Not every Broadway musical has or needs an overture and yet, as a lover of these pieces, I am always somewhat disheartened when I run my eyes down the track list on an original-cast CD and find no overture listed. A show overture raises the audience's adrenaline and expectations; it is hoped the latter won't be disappointed once the curtain rises. Musicals from the '60's onward were nearly as likely not to have a formal overture as to have one; those of us for whom the overture is truly the foyer to the mansion of the score should thank Strouse and his orchestrators for crafting such exquisite ones.

*Additional links:*
Overture to _Bye Bye Birdie_: 




Overture to _Annie_: 




Overture to _Rags_:


----------



## pianozach

I've musical directed dozens of musicals, and have been in the pit for a hundred more.

*Bye Bye Birdie* is one of my _least_ favorite musicals for several reasons, and, as a consequence, not one of my favorite Overtures.

*Phantom of the Opera* has never impressed me.
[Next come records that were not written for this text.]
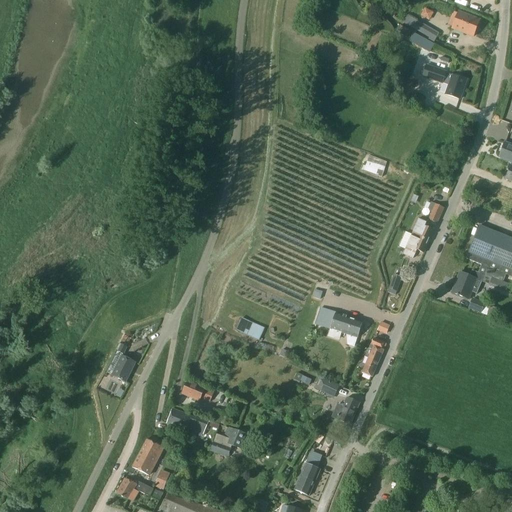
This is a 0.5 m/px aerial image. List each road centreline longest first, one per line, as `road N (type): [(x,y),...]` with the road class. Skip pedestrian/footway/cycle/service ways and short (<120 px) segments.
road 1 (residential): [(319,511),(485,128),(503,52),(505,0)]
road 2 (unclassified): [(135,396),(197,275),(223,203),(244,0)]
road 3 (unclassified): [(76,511),(135,396)]
road 4 (residential): [(98,511),(135,432),(135,396)]
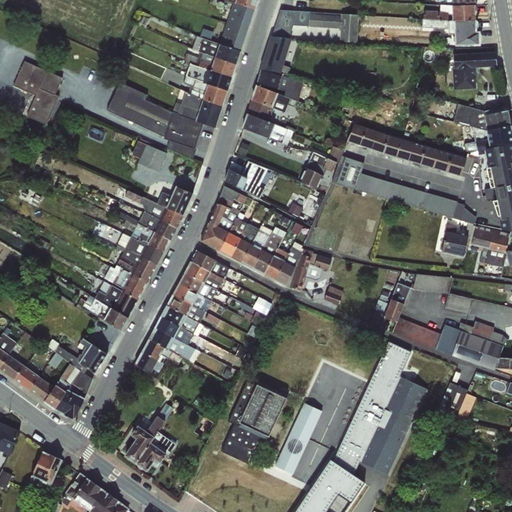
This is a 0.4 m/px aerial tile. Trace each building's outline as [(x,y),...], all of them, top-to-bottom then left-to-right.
[(215,69),(240,76),(262,0),(242,0),(242,3),(235,1),(215,69)] [(457,0),(463,31),(462,32),(464,46),(493,42),(489,18),(485,18),(482,0),(457,0)] [(426,26),(441,27),(442,10),(427,9),(426,26)] [(294,10),(294,19),(308,20),(308,11),(294,10)] [(361,13),(312,11),(312,25),(343,27),(343,40),(360,41),(361,13)] [(288,75),(296,37),(273,32),(262,82),(258,100),(281,105),(283,95),(300,98),(305,79),(288,75)] [(480,87),(479,66),(504,65),(503,50),(455,52),(456,88),(480,87)] [(189,52),(187,59),(197,62),(199,55),(189,52)] [(49,123),(66,75),(25,60),(16,86),(37,93),(29,116),(49,123)] [(295,129),(271,119),(276,107),(258,99),(246,126),(289,144),(295,129)] [(452,122),(472,127),(485,130),(508,125),(506,110),(483,115),(482,111),(457,104),(452,122)] [(358,145),(364,127),(354,124),(346,141),(358,145)] [(472,127),(475,150),(511,144),(508,125),(485,130),(472,127)] [(371,149),(377,131),(364,127),(358,145),(371,149)] [(382,153),(388,135),(377,131),(371,149),(382,153)] [(394,157),(400,139),(388,135),(382,153),(394,157)] [(143,157),(140,164),(163,171),(170,149),(139,139),(135,154),(143,157)] [(407,161),(414,142),(400,139),(394,157),(407,161)] [(418,164),(424,146),(414,142),(407,161),(418,164)] [(511,156),(511,144),(475,150),(476,156),(488,155),(489,161),(511,156)] [(327,158),(326,169),(334,173),(331,183),(452,217),(456,201),(361,173),(364,163),(342,156),(343,150),(332,146),(327,158)] [(431,168),(437,149),(424,146),(418,164),(431,168)] [(448,153),(437,149),(431,168),(444,172),(448,153)] [(326,169),(327,158),(312,152),(298,181),(316,189),(326,169)] [(464,157),(448,153),(444,172),(458,176),(464,157)] [(233,160),(225,181),(266,196),(276,169),(250,160),(248,165),(233,160)] [(156,204),(181,216),(192,194),(175,185),(170,195),(162,192),(156,204)] [(219,251),(240,213),(240,211),(231,206),(234,198),(237,199),(236,202),(243,206),(247,197),(224,186),(200,241),(219,251)] [(181,216),(156,204),(128,189),(124,196),(145,207),(143,211),(175,228),(181,216)] [(293,201),(291,212),(302,214),(305,204),(293,201)] [(175,228),(143,211),(138,221),(169,240),(175,228)] [(240,213),(219,251),(230,257),(247,225),(242,221),(244,215),(240,213)] [(169,240),(138,221),(127,216),(126,218),(121,226),(131,232),(130,235),(162,253),(169,240)] [(300,234),(305,223),(298,220),(293,230),(300,234)] [(467,237),(464,235),(458,234),(459,230),(455,229),(454,233),(450,232),(451,222),(447,221),(440,252),(462,257),(467,237)] [(264,246),(274,229),(264,224),(255,240),(264,246)] [(247,225),(230,257),(242,263),(251,244),(258,230),(247,225)] [(277,225),(266,246),(277,252),(289,231),(277,225)] [(488,249),(492,230),(475,226),(475,228),(472,228),(469,237),(467,251),(471,252),(472,246),(482,248),(478,262),(485,263),(488,249)] [(488,249),(485,263),(490,264),(491,258),(496,259),(496,266),(502,267),(505,252),(506,249),(508,237),(509,234),(492,230),(488,249)] [(162,253),(130,235),(122,231),(121,233),(118,239),(126,243),(124,248),(156,264),(162,253)] [(505,252),(502,267),(507,266),(511,264),(511,237),(508,237),(506,249),(505,252)] [(252,268),(262,250),(251,244),(242,263),(252,268)] [(291,247),(284,261),(285,261),(295,267),(301,252),(291,247)] [(156,264),(124,248),(115,265),(146,282),(156,264)] [(262,250),(252,268),(263,274),(273,255),(262,250)] [(197,251),(191,262),(210,272),(216,261),(197,251)] [(295,267),(286,286),(301,291),(306,276),(312,257),(311,257),(301,252),(295,267)] [(311,257),(312,257),(306,276),(316,279),(319,277),(322,268),(328,269),(331,259),(312,252),(311,257)] [(273,255),(263,274),(275,280),(284,261),(273,255)] [(216,261),(210,272),(223,279),(229,268),(216,261)] [(284,261),(275,280),(286,286),(295,267),(285,261),(284,261)] [(191,262),(185,273),(204,283),(210,272),(191,262)] [(146,282),(115,265),(113,267),(110,265),(103,278),(124,289),(123,291),(136,300),(146,282)] [(210,272),(204,283),(217,290),(223,279),(210,272)] [(204,283),(185,273),(179,283),(198,294),(204,283)] [(416,274),(412,290),(448,294),(444,307),(468,313),(471,299),(449,293),(452,278),(416,274)] [(198,294),(179,283),(172,295),(205,312),(211,301),(198,294)] [(204,283),(198,294),(211,301),(214,295),(217,290),(204,283)] [(397,283),(391,299),(404,304),(410,288),(397,283)] [(136,300),(123,291),(109,284),(105,293),(98,289),(94,297),(127,317),(136,300)] [(262,285),(257,295),(267,300),(273,291),(262,285)] [(329,286),(324,299),(337,305),(343,291),(329,286)] [(382,290),(379,299),(384,301),(388,293),(382,290)] [(205,312),(172,295),(166,306),(203,326),(205,327),(208,320),(217,325),(220,320),(208,313),(206,317),(203,316),(205,312)] [(127,317),(94,297),(91,302),(80,297),(76,305),(82,309),(120,330),(127,317)] [(260,298),(255,309),(263,313),(268,302),(260,298)] [(378,299),(374,308),(383,312),(387,303),(378,299)] [(404,304),(391,299),(383,318),(395,323),(396,323),(398,318),(404,304)] [(203,326),(166,306),(160,316),(193,334),(198,336),(203,326)] [(246,311),(243,317),(259,324),(262,319),(264,314),(256,310),(253,315),(246,311)] [(193,334),(160,316),(154,327),(187,345),(193,334)] [(396,323),(395,323),(391,333),(435,349),(441,334),(398,318),(396,323)] [(507,340),(507,339),(502,334),(492,331),(493,327),(474,321),(473,327),(460,323),(458,330),(460,330),(503,346),(507,340)] [(287,326),(281,341),(361,379),(368,364),(287,326)] [(187,345),(154,327),(148,339),(163,348),(182,358),(189,362),(195,352),(186,347),(187,345)] [(503,346),(460,330),(451,356),(494,371),(495,369),(494,368),(497,358),(498,358),(499,357),(503,346)] [(2,333),(0,335),(0,367),(9,355),(8,355),(11,350),(16,353),(21,346),(2,333)] [(198,336),(195,342),(203,346),(206,341),(198,336)] [(163,348),(148,339),(141,351),(165,364),(167,361),(177,366),(182,358),(163,348)] [(59,367),(71,349),(62,343),(50,362),(59,367)] [(106,354),(91,344),(78,362),(94,373),(106,354)] [(288,356),(290,349),(279,346),(277,353),(288,356)] [(165,364),(141,351),(129,373),(152,389),(158,381),(156,378),(165,364)] [(23,365),(9,355),(0,367),(0,370),(12,379),(23,365)] [(511,358),(499,357),(498,358),(497,358),(494,368),(495,369),(511,369),(511,358)] [(43,402),(54,409),(80,371),(69,364),(55,385),(54,387),(43,402)] [(35,374),(23,365),(12,379),(28,391),(39,376),(35,374)] [(226,368),(221,377),(227,380),(232,370),(226,368)] [(511,369),(495,369),(494,371),(511,377),(511,376),(511,369)] [(92,379),(80,371),(54,409),(73,419),(84,399),(92,379)] [(54,387),(39,376),(28,391),(43,402),(54,387)] [(398,376),(359,461),(388,475),(427,390),(398,376)] [(238,423),(255,386),(246,382),(228,421),(233,424),(221,451),(248,464),(261,437),(266,440),(268,437),(238,423)] [(256,384),(255,386),(238,423),(268,437),(286,398),(256,384)] [(454,385),(442,411),(466,421),(476,397),(465,392),(466,390),(454,385)] [(304,403),(275,466),(292,474),(312,431),(321,411),(304,403)] [(135,464),(158,431),(170,412),(163,407),(152,422),(143,417),(130,435),(134,439),(123,456),(135,464)] [(318,419),(312,431),(302,452),(309,455),(324,422),(318,419)] [(9,454),(19,431),(0,422),(0,450),(1,450),(9,454)] [(158,431),(135,464),(144,471),(146,472),(154,460),(159,463),(166,454),(168,455),(176,444),(158,431)] [(19,448),(30,453),(33,446),(22,441),(19,448)] [(31,475),(51,484),(61,461),(42,452),(31,475)] [(233,486),(241,471),(218,460),(211,475),(233,486)] [(292,474),(275,466),(270,476),(264,474),(259,484),(265,487),(264,488),(282,496),(292,474)] [(434,471),(430,480),(441,485),(445,476),(434,471)] [(125,498),(83,472),(70,494),(98,511),(127,511),(131,507),(123,501),(125,498)] [(261,511),(217,482),(207,497),(229,511),(261,511)]
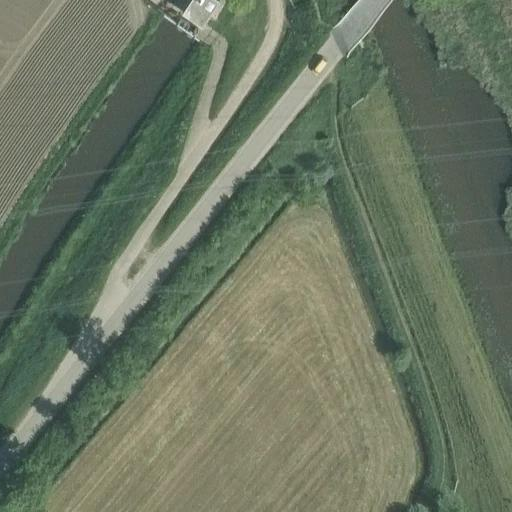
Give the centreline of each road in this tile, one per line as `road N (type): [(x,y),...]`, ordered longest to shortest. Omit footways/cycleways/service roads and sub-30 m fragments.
road 1 (unknown): [(430,511),(443,469),(439,423),(350,181),(330,76),(319,63)]
road 2 (tertiary): [(110,322),(371,0)]
road 3 (residential): [(110,322),(113,277),(262,55),(275,0)]
road 4 (tertiary): [(0,461),(110,322)]
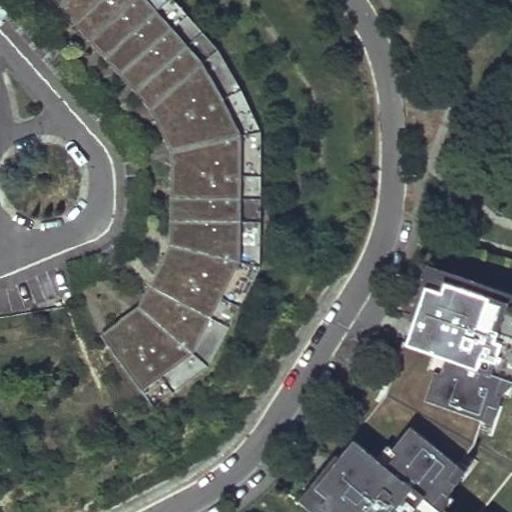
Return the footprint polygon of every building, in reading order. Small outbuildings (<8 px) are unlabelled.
[(74,23),(99,0),(64,0),(59,5),(71,18),(74,23)] [(90,40),(135,0),(99,0),(74,23),(86,35),(90,40)] [(105,58),(160,10),(151,0),(135,0),(90,40),(101,53),(105,58)] [(120,74),(175,27),(160,10),(105,58),(117,71),(120,74)] [(135,91),(189,44),(175,27),(120,74),(132,88),(135,91)] [(151,108),(205,61),(189,44),(135,91),(147,104),(151,108)] [(163,129),(225,97),(205,61),(151,108),(154,114),(163,129)] [(172,151),(243,134),(225,97),(163,129),(170,145),(172,151)] [(172,174),(242,176),(243,134),(172,151),(172,158),(172,174)] [(172,197),(242,198),(242,176),(172,174),(172,192),(172,197)] [(171,214),(171,220),(242,221),(242,198),(172,197),(171,214)] [(172,236),(172,244),(242,262),(242,221),(171,220),(172,236)] [(243,250),(258,250),(259,232),(243,232),(243,250)] [(169,251),(159,268),(222,299),(242,262),(172,244),(169,251)] [(150,286),(213,317),(222,299),(159,268),(155,277),(150,286)] [(412,334),(407,342),(404,341),(389,385),(385,384),(377,399),(380,402),(360,426),(356,423),(323,465),(303,489),(323,505),(317,511),(480,511),(511,472),(511,293),(448,272),(442,291),(426,285),(412,334)] [(113,323),(130,309),(108,281),(90,295),(113,323)] [(143,300),(138,307),(193,353),(213,317),(150,286),(143,300)] [(132,312),(118,321),(160,378),(193,353),(138,307),(132,312)] [(100,334),(142,391),(160,378),(118,321),(103,332),(100,334)]
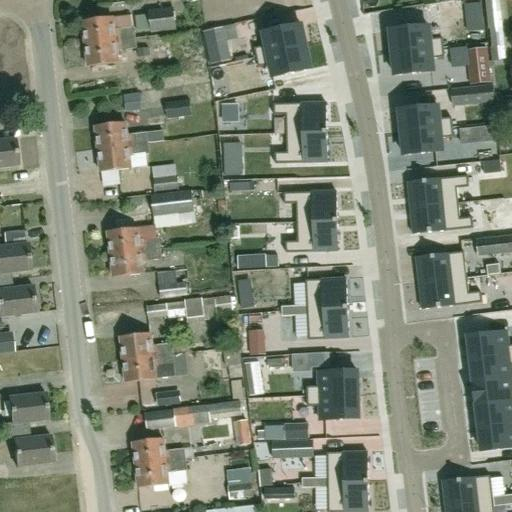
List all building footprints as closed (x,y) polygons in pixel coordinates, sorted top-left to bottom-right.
[(499,47),(497,28),(501,27),(498,0),(486,0),(489,28),(491,48),(499,47)] [(411,22),(430,19),(427,5),(409,8),(411,22)] [(150,29),(179,27),(178,10),(149,12),(150,29)] [(134,17),(114,19),(83,23),(86,45),(136,40),(134,17)] [(266,47),(254,50),(256,59),(306,48),(301,26),(263,34),(266,47)] [(429,31),(390,35),(393,58),(444,53),(443,44),(431,45),(429,31)] [(136,40),(86,45),(89,68),(119,65),(118,53),(138,50),(136,40)] [(306,48),(256,59),(257,68),(270,65),(273,79),(311,70),(306,48)] [(467,52),(471,86),(490,83),(486,49),(467,52)] [(444,53),(393,58),(395,81),(434,77),(433,63),(445,62),(444,53)] [(0,85),(10,85),(9,58),(0,58),(0,85)] [(451,91),(453,107),(494,103),(492,86),(451,91)] [(286,106),(273,106),(273,115),(286,115),(287,135),(327,133),(326,104),(286,105),(286,106)] [(237,122),(237,107),(223,107),(224,123),(237,122)] [(437,107),(398,111),(401,134),(453,128),(452,119),(439,120),(437,107)] [(98,151),(149,145),(147,134),(128,136),(126,124),(96,128),(98,151)] [(453,128),(401,134),(404,156),(443,152),(441,138),(454,137),(453,128)] [(511,132),(503,132),(502,149),(511,149),(511,132)] [(287,155),(275,155),(275,164),(288,164),(288,165),(328,164),(327,133),(287,135),(287,155)] [(0,168),(19,166),(15,139),(0,140),(0,168)] [(224,158),(240,158),(240,144),(224,145),(224,158)] [(149,145),(98,151),(101,174),(132,170),(130,157),(150,155),(149,145)] [(480,159),(498,158),(498,148),(480,148),(480,159)] [(455,178),(408,183),(410,209),(458,204),(456,188),(469,187),(468,178),(455,179),(455,178)] [(504,196),(503,179),(473,180),(474,198),(504,196)] [(296,195),(284,195),(284,204),(297,204),(297,224),(338,222),(337,193),(296,194),(296,195)] [(198,197),(154,199),(156,226),(199,223),(198,197)] [(458,204),(410,209),(413,236),(460,231),(460,230),(473,228),(472,219),(459,221),(458,204)] [(298,244),(285,244),(285,253),(298,253),(298,254),(338,253),(338,222),(297,224),(298,244)] [(159,237),(158,224),(140,226),(141,239),(159,237)] [(239,240),(239,228),(231,228),(232,240),(239,240)] [(111,256),(161,250),(160,240),(140,242),(139,230),(108,233),(111,256)] [(478,257),(511,253),(511,237),(476,241),(478,257)] [(0,282),(7,282),(6,274),(31,271),(28,244),(0,247),(0,282)] [(161,250),(111,256),(113,279),(144,275),(143,263),(163,261),(161,250)] [(464,254),(417,258),(419,285),(467,279),(465,264),(478,263),(477,253),(464,255),(464,254)] [(319,266),(319,254),(294,254),(294,266),(319,266)] [(266,257),(238,258),(238,270),(266,269),(266,257)] [(499,265),(486,267),(487,276),(500,275),(499,265)] [(307,281),(295,282),(295,291),(307,291),(307,311),(348,309),(348,279),(307,280),(307,281)] [(467,279),(419,285),(422,311),(469,306),(469,305),(482,304),(481,295),(468,296),(467,279)] [(7,282),(0,282),(0,329),(1,329),(0,321),(0,318),(36,314),(33,287),(8,290),(7,282)] [(253,298),(240,299),(241,309),(254,308),(253,298)] [(295,317),(294,307),(281,308),(282,313),(282,318),(295,317)] [(309,330),(296,330),(296,340),(309,339),(309,340),(349,339),(348,309),(307,311),(309,330)] [(273,321),(274,335),(290,334),(289,320),(273,321)] [(457,376),(451,325),(419,329),(425,380),(457,376)] [(249,333),(250,356),(265,355),(264,332),(249,333)] [(471,361),(511,355),(511,346),(508,347),(507,332),(468,337),(471,361)] [(123,361),(174,355),(173,345),(153,347),(151,335),(121,338),(123,361)] [(221,352),(223,369),(241,367),(239,350),(221,352)] [(329,354),(309,355),(310,367),(330,366),(329,354)] [(174,355),(123,361),(126,384),(157,381),(155,368),(176,365),(174,355)] [(511,365),(511,355),(471,361),(473,384),(511,378),(511,377),(511,365)] [(268,368),(285,367),(285,360),(268,361),(268,368)] [(250,397),(263,395),(259,363),(246,365),(250,397)] [(306,390),(306,398),(359,396),(357,375),(318,376),(318,390),(306,390)] [(471,407),(476,406),(511,401),(511,378),(473,384),(468,384),(471,407)] [(157,408),(181,405),(179,391),(155,395),(157,408)] [(8,434),(25,432),(24,424),(49,421),(46,394),(9,398),(12,424),(7,425),(8,434)] [(359,396),(306,398),(307,409),(319,408),(320,422),(359,420),(359,396)] [(430,402),(433,456),(464,454),(461,400),(430,402)] [(511,401),(476,406),(479,429),(511,425),(511,401)] [(189,426),(189,419),(242,413),(240,402),(187,408),(174,409),(174,412),(146,415),(148,431),(189,426)] [(296,425),(296,416),(273,418),(274,427),(296,425)] [(250,445),(247,421),(236,422),(239,446),(250,445)] [(511,425),(479,429),(482,453),(511,448),(511,425)] [(285,427),(285,440),(308,439),(308,426),(285,427)] [(17,468),(54,463),(51,437),(26,440),(25,432),(8,434),(9,442),(14,442),(17,468)] [(193,450),(186,450),(165,453),(164,440),(133,444),(136,467),(187,461),(187,460),(194,459),(193,450)] [(273,459),(313,458),(312,442),(272,443),(273,459)] [(327,464),(328,484),(368,484),(367,453),(327,454),(327,455),(314,455),(314,465),(327,464)] [(187,461),(136,467),(139,490),(169,486),(168,474),(188,471),(187,461)] [(272,486),(271,470),(259,472),(260,487),(272,486)] [(498,476),(450,481),(453,507),(501,502),(499,486),(511,485),(510,475),(498,477),(498,476)] [(315,489),(315,479),(302,480),(302,484),(302,489),(315,489)] [(368,511),(368,484),(328,484),(328,504),(316,504),(315,511),(368,511)] [(229,501),(253,498),(251,485),(227,488),(229,501)] [(25,490),(25,511),(62,511),(62,488),(25,490)] [(265,500),(294,500),(294,489),(265,489),(265,500)] [(501,511),(501,502),(453,507),(453,511),(501,511)]
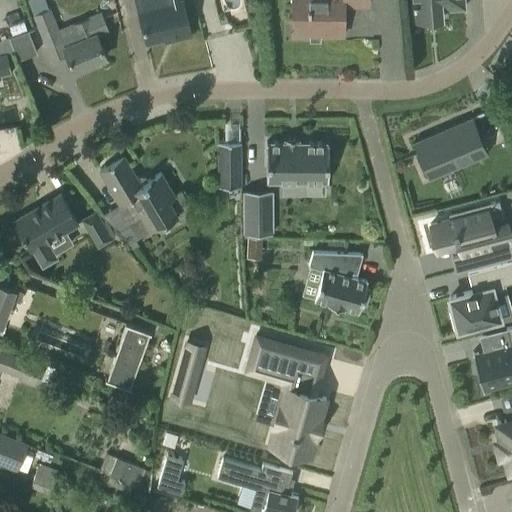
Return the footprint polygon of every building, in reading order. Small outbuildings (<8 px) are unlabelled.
[(37,0),(30,3),(44,36),(58,30),(45,0),(37,0)] [(166,0),(167,3),(138,10),(146,41),(175,34),(176,38),(191,34),(182,0),(166,0)] [(291,0),(291,34),(343,35),(344,5),(369,5),(368,0),(291,0)] [(411,0),(413,20),(425,19),(425,21),(426,22),(427,23),(428,24),(429,25),(431,25),(432,25),(434,25),(435,25),(436,24),(437,23),(438,21),(439,20),(439,18),(442,18),(441,9),(464,7),(463,0),(411,0)] [(107,30),(101,13),(74,24),(80,40),(64,47),(74,72),(91,66),(90,63),(105,57),(96,34),(107,30)] [(6,51),(0,52),(0,75),(1,75),(1,76),(12,73),(6,51)] [(443,129),(413,142),(429,178),(473,159),(471,155),(467,145),(482,138),(473,118),(473,117),(443,129)] [(267,141),(266,180),(284,180),(284,192),(303,193),(303,180),(328,180),(328,141),(300,141),(300,138),(283,138),(283,141),(267,141)] [(224,141),(219,141),(219,163),(219,186),(241,186),(240,164),(240,141),(224,141)] [(123,155),(99,169),(119,203),(122,202),(134,222),(142,217),(150,230),(176,214),(180,221),(195,212),(182,191),(174,196),(171,189),(160,172),(147,180),(140,184),(136,178),(123,155)] [(271,190),(243,190),(244,233),(272,233),(271,190)] [(77,221),(60,193),(14,220),(24,238),(30,249),(33,247),(43,266),(58,258),(47,239),(77,221)] [(450,218),(430,223),(437,249),(459,243),(462,253),(468,251),(472,267),(511,256),(511,249),(510,241),(511,240),(506,221),(491,224),(487,208),(468,214),(466,208),(449,213),(450,218)] [(103,221),(96,210),(82,219),(98,247),(116,237),(105,219),(103,221)] [(130,224),(119,231),(130,242),(135,239),(138,237),(130,224)] [(135,239),(130,242),(134,249),(139,246),(135,239)] [(322,268),(314,298),(329,302),(329,303),(343,307),(343,306),(358,310),(361,303),(365,304),(370,289),(365,287),(367,280),(352,276),(353,271),(357,272),(362,253),(312,250),(308,264),(322,268)] [(511,281),(511,261),(468,273),(473,290),(450,297),(453,310),(450,310),(454,326),(457,326),(458,328),(476,323),(477,325),(476,326),(476,327),(500,321),(500,319),(499,320),(498,317),(499,316),(495,300),(493,292),(505,289),(505,288),(504,288),(503,284),(511,281)] [(24,291),(3,284),(0,282),(0,323),(2,324),(12,298),(20,301),(24,291)] [(148,332),(126,324),(107,378),(129,385),(148,332)] [(474,351),(472,352),(482,391),(484,391),(483,389),(511,381),(511,326),(506,328),(510,344),(474,353),(474,351)] [(256,334),(246,368),(292,381),(302,347),(256,334)] [(187,342),(182,361),(198,366),(204,346),(187,342)] [(2,348),(0,351),(0,368),(19,376),(18,379),(36,386),(44,365),(2,348)] [(275,423),(269,442),(309,454),(315,433),(312,432),(317,416),(320,417),(326,396),(314,393),(285,385),(275,423)] [(511,417),(491,423),(495,439),(490,441),(494,455),(499,454),(503,470),(511,467),(511,417)] [(0,463),(16,470),(27,442),(0,431),(0,463)] [(152,472),(106,453),(99,470),(149,491),(152,472)] [(167,453),(157,486),(181,493),(185,481),(184,480),(177,478),(175,478),(180,461),(181,458),(167,453)] [(222,457),(217,476),(221,477),(242,483),(255,486),(250,506),(272,511),(292,511),(298,494),(290,492),(286,491),(291,476),(292,471),(262,462),(262,464),(260,468),(244,463),(222,457)] [(38,463),(30,486),(49,493),(57,470),(38,463)] [(103,511),(132,511),(134,508),(108,498),(103,511)]
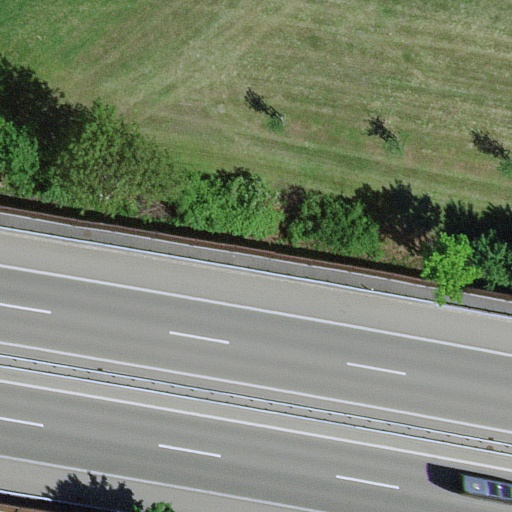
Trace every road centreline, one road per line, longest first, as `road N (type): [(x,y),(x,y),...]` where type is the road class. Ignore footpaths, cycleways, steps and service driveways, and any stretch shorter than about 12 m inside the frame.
road 1 (motorway): [(0,418),(511,511)]
road 2 (motorway): [(511,396),(0,306)]
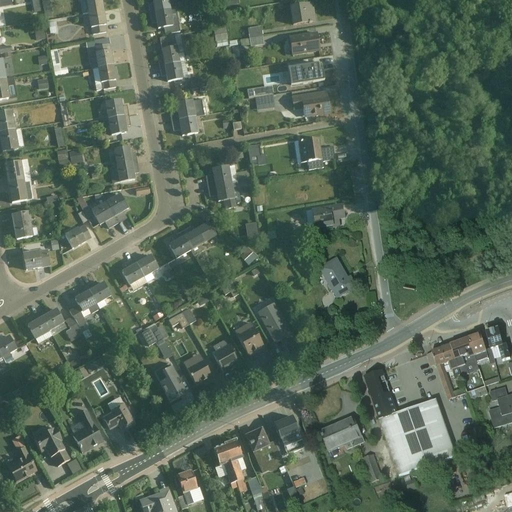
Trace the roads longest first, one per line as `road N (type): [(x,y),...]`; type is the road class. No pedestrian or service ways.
road 1 (residential): [(25,298),(165,214),(127,0)]
road 2 (secondary): [(400,339),(237,411),(82,498)]
road 3 (residential): [(340,0),(384,293),(400,339)]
I don't enjoy Lloyd Webber's compositional "style" that much, although I do love *Jesus Christ Superstar* and *Evita*.

The Overtures to *Funny Girl* (I don't know if I've ever heard it at all) and *Candide* (and I love me some Bernstein) don't really come to mind. But I'll cue them up.

But I can tell you, of the hundreds I've heard and played, which ones are the most favorably memorable

*Gypsy
Oklahoma
Jesus Christ Superstar
The Fantasticks 
West Side Story
Urinetown
The Man of La Mancha*

There's a few other openings that are memorable, but they are shows without Overtures or Prologues: *Assassins, Fiddler On the Roof, 42nd Street, Sweeney Todd, Into the Woods, Cabaret, Evita, City of Angels*.

There's also some film Overtures that have stuck with me: *Wizard of Oz, Around the World in 80 Days, Les Misérables*.


----------